We are in another secular bear today, it started back in early 2000 at the peak of that mighty secular bull. So the stock markets are likely to grind sideways on balance until 2016 or so, not far exceeding their 2000 highs at best. But
within this long secular-bear span, there are cycles of shorter bull and bear markets lasting a few years each. These are known as
cyclical bulls and bears.
As this next chart shows, we are likely entering a new cyclical bull within a secular bear. This is a time of great opportunity for investors.
The red line here shows the flagship S&P 500 stock index from 1966 to 1982, the last secular bear. That was a time of out-of-control spending and crushing taxation from Washington, and the resulting inflation, much like today. The blue line shows the S&P 500 (SPX) in our current secular bear since 2000. Note that the stock markets traded sideways on balance within both of these great secular bears.
But within their giant secular trading ranges, there were powerful cyclical bulls and bears. And they form a pattern even a 3-year-old could recognize. Bear, bull, bear, bull. We saw a cyclical bear between 2000 and 2002 where the stock markets were
cut in half. Then we saw a cyclical bull between 2003 and 2007 where the stock markets
doubled. Then another cyclical bear emerged, ultimately leading to stocks being cut in half again today. After bear, bull, bear, where does that leave us today? At the dawn of a new cyclical bull!

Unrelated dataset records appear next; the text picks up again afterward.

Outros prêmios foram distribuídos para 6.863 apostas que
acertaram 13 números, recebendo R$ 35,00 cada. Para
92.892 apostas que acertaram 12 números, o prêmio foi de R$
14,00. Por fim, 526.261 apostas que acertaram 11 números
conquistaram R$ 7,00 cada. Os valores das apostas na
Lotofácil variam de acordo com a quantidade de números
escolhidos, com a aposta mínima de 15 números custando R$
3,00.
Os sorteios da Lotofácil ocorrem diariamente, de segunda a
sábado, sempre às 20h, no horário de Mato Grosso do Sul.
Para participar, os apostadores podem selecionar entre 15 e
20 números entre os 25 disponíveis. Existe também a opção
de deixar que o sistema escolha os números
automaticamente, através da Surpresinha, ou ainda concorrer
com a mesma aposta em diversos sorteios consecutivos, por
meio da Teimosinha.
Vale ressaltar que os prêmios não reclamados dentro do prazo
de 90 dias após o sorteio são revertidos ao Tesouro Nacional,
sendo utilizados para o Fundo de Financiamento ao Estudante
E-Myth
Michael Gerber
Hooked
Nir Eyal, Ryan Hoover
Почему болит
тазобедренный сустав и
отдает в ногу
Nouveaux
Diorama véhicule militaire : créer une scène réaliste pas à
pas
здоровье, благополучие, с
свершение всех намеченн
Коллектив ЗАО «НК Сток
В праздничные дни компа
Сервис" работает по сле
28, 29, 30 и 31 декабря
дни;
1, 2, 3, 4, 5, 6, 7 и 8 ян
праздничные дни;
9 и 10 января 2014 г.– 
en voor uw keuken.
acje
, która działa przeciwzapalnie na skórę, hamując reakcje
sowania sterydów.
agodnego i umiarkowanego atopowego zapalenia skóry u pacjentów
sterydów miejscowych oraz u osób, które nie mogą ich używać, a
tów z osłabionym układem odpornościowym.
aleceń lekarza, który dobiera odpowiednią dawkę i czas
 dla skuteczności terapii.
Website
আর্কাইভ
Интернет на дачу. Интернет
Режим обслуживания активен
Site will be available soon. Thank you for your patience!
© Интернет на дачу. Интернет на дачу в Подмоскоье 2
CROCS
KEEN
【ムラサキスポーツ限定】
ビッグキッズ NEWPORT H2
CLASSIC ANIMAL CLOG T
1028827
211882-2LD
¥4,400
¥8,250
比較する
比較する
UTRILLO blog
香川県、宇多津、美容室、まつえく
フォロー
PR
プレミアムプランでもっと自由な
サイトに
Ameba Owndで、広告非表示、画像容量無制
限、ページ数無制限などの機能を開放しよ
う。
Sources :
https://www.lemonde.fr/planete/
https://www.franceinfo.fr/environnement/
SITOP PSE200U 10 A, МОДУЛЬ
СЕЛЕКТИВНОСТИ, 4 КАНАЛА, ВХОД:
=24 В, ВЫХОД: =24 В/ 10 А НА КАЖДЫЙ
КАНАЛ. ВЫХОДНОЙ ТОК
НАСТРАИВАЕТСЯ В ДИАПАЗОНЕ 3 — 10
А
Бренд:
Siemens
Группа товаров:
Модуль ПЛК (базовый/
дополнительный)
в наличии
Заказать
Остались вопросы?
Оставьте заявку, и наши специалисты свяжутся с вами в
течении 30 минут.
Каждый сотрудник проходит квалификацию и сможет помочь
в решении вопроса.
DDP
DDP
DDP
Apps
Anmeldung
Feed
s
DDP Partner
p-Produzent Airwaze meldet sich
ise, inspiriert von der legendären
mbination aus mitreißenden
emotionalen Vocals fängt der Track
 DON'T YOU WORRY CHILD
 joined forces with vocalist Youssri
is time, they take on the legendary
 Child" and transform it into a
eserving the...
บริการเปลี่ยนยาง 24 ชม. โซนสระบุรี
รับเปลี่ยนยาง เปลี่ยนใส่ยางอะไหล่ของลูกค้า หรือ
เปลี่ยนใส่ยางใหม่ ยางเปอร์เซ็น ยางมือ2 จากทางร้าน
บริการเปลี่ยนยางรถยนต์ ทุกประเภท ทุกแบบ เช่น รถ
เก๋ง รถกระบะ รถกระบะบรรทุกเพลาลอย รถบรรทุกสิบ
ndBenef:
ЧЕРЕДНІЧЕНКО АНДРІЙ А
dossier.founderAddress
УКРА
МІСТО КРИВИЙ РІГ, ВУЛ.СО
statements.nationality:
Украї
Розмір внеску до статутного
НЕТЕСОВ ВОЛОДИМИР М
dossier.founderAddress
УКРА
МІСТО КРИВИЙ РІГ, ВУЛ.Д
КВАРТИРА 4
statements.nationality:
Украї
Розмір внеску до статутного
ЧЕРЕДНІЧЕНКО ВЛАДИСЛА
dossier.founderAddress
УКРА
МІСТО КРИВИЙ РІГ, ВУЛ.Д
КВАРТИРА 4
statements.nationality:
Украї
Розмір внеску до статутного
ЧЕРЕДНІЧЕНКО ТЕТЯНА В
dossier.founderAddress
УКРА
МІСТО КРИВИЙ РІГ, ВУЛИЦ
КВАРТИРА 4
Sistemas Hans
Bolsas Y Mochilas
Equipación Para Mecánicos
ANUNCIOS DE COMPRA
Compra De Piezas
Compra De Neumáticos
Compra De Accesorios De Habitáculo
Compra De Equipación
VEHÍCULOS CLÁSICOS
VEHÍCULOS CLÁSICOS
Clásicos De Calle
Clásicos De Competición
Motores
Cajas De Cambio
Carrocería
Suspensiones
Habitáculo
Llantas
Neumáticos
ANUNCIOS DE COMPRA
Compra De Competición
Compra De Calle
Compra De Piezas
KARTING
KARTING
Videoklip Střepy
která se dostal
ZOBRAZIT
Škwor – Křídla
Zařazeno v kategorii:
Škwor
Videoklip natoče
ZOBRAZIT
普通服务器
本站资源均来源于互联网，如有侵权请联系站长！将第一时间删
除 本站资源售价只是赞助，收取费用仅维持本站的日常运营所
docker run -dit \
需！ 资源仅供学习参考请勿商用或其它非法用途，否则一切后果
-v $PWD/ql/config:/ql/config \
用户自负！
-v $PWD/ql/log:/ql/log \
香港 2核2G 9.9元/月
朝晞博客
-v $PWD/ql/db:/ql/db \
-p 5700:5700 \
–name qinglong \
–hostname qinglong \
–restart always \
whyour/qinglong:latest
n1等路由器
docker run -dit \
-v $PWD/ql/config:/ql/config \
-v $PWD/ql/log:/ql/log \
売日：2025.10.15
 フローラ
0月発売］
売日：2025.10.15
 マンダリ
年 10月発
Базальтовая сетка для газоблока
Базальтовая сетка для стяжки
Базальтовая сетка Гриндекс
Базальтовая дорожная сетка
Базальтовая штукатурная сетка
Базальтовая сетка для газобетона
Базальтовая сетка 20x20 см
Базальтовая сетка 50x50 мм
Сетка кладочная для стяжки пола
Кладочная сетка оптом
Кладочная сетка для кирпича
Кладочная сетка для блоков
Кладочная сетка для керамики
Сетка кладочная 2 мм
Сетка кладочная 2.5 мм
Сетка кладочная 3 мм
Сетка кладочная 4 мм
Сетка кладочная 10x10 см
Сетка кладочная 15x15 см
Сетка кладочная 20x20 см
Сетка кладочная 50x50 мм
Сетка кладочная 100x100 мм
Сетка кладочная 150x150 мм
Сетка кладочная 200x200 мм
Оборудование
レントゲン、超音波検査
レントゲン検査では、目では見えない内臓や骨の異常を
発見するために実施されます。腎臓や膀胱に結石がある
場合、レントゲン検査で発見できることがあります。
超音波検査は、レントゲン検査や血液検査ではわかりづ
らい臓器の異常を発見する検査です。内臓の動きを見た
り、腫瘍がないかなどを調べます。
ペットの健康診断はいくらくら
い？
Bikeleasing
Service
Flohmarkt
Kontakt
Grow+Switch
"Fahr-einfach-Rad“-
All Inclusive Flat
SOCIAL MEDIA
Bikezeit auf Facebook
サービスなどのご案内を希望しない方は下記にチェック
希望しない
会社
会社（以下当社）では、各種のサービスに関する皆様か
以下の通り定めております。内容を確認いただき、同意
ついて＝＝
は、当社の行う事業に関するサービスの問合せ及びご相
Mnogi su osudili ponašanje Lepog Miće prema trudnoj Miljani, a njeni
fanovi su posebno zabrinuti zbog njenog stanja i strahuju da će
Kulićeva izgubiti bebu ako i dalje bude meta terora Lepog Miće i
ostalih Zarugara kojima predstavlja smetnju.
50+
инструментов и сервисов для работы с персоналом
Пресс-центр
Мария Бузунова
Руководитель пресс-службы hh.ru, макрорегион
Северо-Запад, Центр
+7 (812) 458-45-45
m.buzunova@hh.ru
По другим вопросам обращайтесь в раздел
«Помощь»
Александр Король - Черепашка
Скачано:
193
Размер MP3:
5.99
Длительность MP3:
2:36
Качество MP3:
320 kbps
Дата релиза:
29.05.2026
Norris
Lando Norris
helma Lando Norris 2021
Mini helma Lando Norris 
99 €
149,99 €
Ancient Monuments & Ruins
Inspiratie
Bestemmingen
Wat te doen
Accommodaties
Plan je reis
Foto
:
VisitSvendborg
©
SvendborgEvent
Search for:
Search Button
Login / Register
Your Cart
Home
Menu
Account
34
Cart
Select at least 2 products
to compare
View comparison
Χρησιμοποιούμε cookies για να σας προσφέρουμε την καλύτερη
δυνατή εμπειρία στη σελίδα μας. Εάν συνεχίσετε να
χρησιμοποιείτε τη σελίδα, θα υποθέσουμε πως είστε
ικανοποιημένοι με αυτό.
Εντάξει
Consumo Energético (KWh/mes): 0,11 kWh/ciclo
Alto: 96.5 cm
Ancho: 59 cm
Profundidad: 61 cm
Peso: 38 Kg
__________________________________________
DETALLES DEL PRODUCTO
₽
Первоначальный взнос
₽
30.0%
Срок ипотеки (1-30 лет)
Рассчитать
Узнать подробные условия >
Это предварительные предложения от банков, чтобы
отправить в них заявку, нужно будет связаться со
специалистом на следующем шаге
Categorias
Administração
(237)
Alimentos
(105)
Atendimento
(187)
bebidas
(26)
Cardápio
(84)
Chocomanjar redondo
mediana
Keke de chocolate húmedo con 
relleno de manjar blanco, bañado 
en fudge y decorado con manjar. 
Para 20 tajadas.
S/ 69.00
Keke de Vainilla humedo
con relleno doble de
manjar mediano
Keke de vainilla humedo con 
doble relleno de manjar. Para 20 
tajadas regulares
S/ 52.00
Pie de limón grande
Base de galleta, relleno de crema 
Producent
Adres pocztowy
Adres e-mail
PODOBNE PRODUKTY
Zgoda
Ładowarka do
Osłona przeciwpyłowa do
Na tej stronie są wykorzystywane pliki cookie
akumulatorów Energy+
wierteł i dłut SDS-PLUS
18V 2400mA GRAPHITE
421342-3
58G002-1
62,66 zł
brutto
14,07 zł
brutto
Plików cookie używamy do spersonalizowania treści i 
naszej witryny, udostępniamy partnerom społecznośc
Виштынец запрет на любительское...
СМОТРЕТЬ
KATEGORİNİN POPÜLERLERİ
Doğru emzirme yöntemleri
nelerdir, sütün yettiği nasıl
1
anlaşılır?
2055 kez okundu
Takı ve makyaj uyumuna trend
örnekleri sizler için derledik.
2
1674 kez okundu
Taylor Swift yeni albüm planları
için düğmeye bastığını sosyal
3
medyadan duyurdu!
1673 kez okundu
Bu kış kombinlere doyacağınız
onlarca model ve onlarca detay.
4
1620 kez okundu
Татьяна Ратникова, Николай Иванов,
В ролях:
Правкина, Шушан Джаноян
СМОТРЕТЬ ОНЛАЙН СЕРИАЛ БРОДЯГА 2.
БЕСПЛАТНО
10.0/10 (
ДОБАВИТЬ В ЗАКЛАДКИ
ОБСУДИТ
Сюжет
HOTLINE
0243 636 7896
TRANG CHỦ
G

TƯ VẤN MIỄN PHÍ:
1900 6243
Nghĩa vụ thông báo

Even with all the economic problems out there, even within a secular bear, the stock markets will probably
double in the coming years. This wouldn't take them to new highs, just back up near the top of their giant secular trading range. This means putting one's head in the sand, giving up on investing, is exactly the wrong thing to do today. If the stock markets indeed double again in the years ahead, some sectors of stocks will radically outperform the general market. Fortunes will be won! But not by the Ostrich Investors.
Another morsel of knowledge most investors don't know is that the biggest up years ever witnessed in stock-market history immediately follow the biggest down years. Last year's stock panic, sandwiched within a normal and expected cyclical bear, drove one of the biggest down years ever. So believe it or not, odds are 2009 is going to prove to be one of the biggest up years
ever. After the infamous
Panic of 1907, the last true stock panic, 1908 saw an epic 46.6% gain!
...The bottom line is we've just experienced a rare stock-market panic, but the world hasn't ended. Fear got out of hand but it is already abating. Today's economic data merely shows a recession, but stock prices are discounting a full-blown depression. Gradually they will climb higher to reflect a much-less-dire economic reality. And a new cyclical bull is being born, which happily coincides with a post-panic year likely to see huge gains anyway....."
http://www.greenfaucet.com/economy/ostrich-investors/86148
I know that was a LONG article, but I thought it had some good information, so I wanted to share.